Volume 4 Issue 1
February 2009

News from our Coastal Sciences, Engineering & Planning team spotlighting the coastal zone.


Coastal wetlands play a critical role in the overarching coastal/estuarine environment.  While the scientific community has long recognized the importance of coastal wetlands, their values, and their relationship to estuarine ecosystems, it is only recently that the general public has begun to understand their importance.

Due to the lack of understanding, many wetland systems have been severely impacted by anthropogenic activities, such as the construction of roads, railroads, and housing developments, and have ultimately become severely degraded.  As such, many wetland areas are in need of restoration to return to their integral role in the ecosystem. One of the challenges in restoring these impacted systems is assessment of the evolution of the system, and subsequently, projecting what changes in habitat may occur as a result of restoration activities. 
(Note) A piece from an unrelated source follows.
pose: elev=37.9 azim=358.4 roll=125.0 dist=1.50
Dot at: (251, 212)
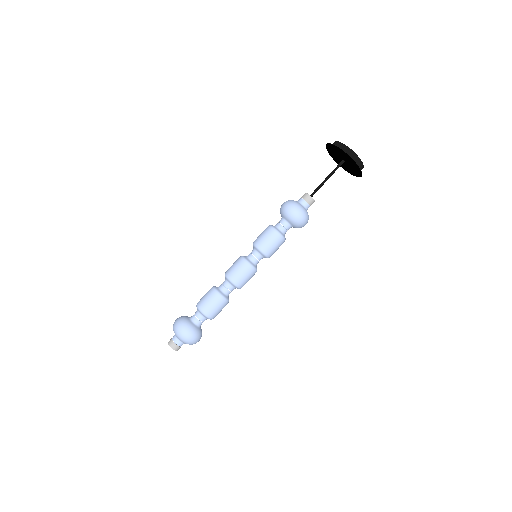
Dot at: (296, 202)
Restoration of the wetland, and specifically the alteration of the system hydraulics, often will result in a wide variety of potential impacts. These impacts include the potential for upland flooding and salt water intrusion, the change or loss of certain habitat areas (e.g., waterfront feeding, anadromous fish migration, among others) or vegetative systems, modification to the tidal exchange, alteration of surface and ground water quality and salinity levels, and potential impacts on the beach/inlet system. 

Addressing the concerns of stakeholders and regulatory agencies is often a balancing act that requires the project proponent to develop an accurate projection of the changes that will occur as a result of the restoration project.  Numerical modeling of these systems provides the ability to assess potential changes, evaluate a range of potential restoration alternatives, and is a cost-effective method to optimize designs, reduce construction costs, and ensure a successful project.
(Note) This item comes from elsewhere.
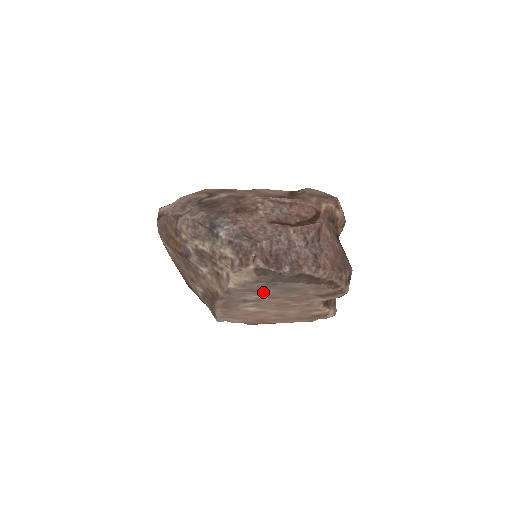
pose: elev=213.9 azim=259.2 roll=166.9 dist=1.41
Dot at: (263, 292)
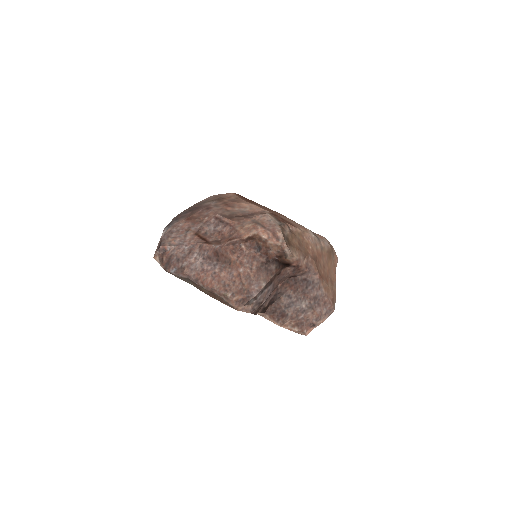
Dot at: occluded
Numerical modeling of a wetland restoration project offers significant advantages, including:

  • More detailed quantitative information than can be obtained cost-effectively in a field data collection program alone

  • Long-term time series of important physical characteristics (e.g., water elevations, tidal velocities, hydroperiods, wetting and drying times)

  • Ability to simulate a wide range of natural occurring conditions (spring tides, storms, etc.)
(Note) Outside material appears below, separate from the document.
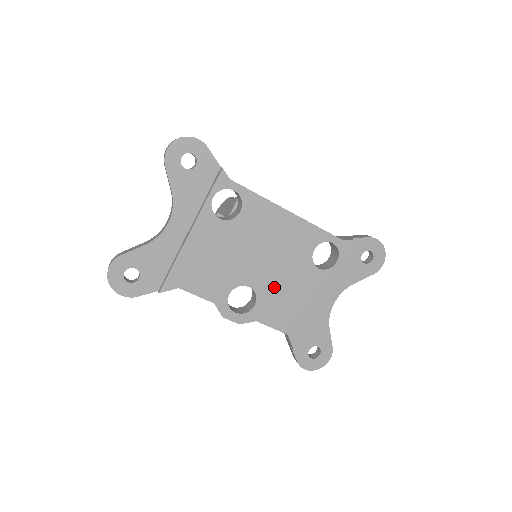
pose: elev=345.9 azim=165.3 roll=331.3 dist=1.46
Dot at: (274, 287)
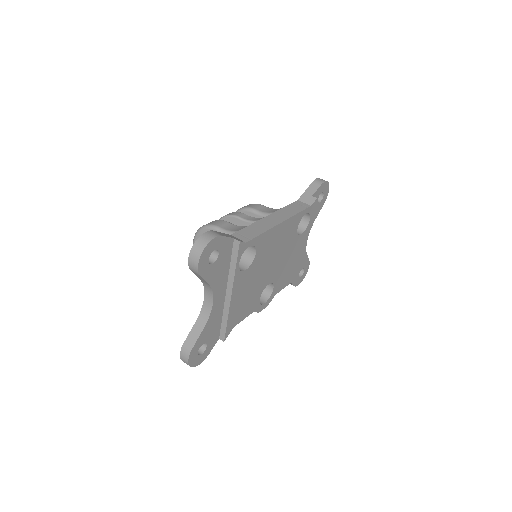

  • Utility as a valuable engineering tool to evaluate a wide range of restoration alternatives and subsequent design requirements (e.g., changes to salinity levels, inlet scour, culvert and constrictions, fish passage, etc.).

However, numerical modeling of a tidally-forced wetland system is not straightforward.  There are a wide variety of hydraulic, hydrologic, and hydrodynamic models available, ranging from simple to complex, and from proprietary to community, but not all are applicable for tidally-forced, marsh restoration projects.

The correct model selection, which includes consideration of the dominant physical processes and driving factors within the wetland system, is a key component of the numerical modeling process.  For example, depending on the physical system, the model selection process should evaluate the need for the model to appropriately simulate wetting and drying of a marsh surface, salinity levels, potential stratification, control structures (e.g., culverts, dikes, weirs, etc.), flow resistance due to various vegetation types, upland flooding, and/or storm impacts.  Ultimately, the model developer must understand the abilities and utility of each model prior to selecting the appropriate model for the restoration project. You need the experience and flexibility to select the right tool for each job.

Woods Hole Group has 20 years of tidal wetland restoration and monitoring experience, and our approach has been founded on:

  • Establishing clear restoration objectives.

  • Ensuring that adequate baseline data area collected.

  • Determining the right analysis techniques and models to implement.

  • Working with the stakeholders to develop potential alternatives.

  • Accurate modeling of existing conditions and alternatives.

  • Engineering design of the preferred alternative.

  • Construction, monitoring, and adaptive management.

Using this approach Woods Hole Group supported the largest privately funded restoration project in the United States, consisting of restoration of over 10,000 acres of marsh in Delaware Bay (Estuary Enhancement Program by PSEG). Currently, Woods Hole Group is working on restoration and modeling projects for the Herring River Estuary System in Wellfleet, MA, the Stony Brook System in Brewster, MA, the Bride Brook System in East Lyme, CT, and the Town Creek System in Salisbury, MA. These projects all included a model selection and development task to help identify and simulate proposed alternatives for the restoration.